:: Supplied records ::
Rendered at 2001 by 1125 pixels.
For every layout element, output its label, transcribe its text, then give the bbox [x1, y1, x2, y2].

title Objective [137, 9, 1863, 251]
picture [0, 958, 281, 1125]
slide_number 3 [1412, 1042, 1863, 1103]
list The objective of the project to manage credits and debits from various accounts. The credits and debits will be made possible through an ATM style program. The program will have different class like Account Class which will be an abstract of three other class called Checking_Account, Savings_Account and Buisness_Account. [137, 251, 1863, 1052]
:::
Brief
This exercise requires the entries above to be restated exactly.

Worked solution
Rendered at 2001 by 1125 pixels.
For every layout element, output its label, transcribe its text, then give the bbox [x1, y1, x2, y2].

title Objective [137, 9, 1863, 251]
picture [0, 958, 281, 1125]
slide_number 3 [1412, 1042, 1863, 1103]
list The objective of the project to manage credits and debits from various accounts. The credits and debits will be made possible through an ATM style program. The program will have different class like Account Class which will be an abstract of three other class called Checking_Account, Savings_Account and Buisness_Account. [137, 251, 1863, 1052]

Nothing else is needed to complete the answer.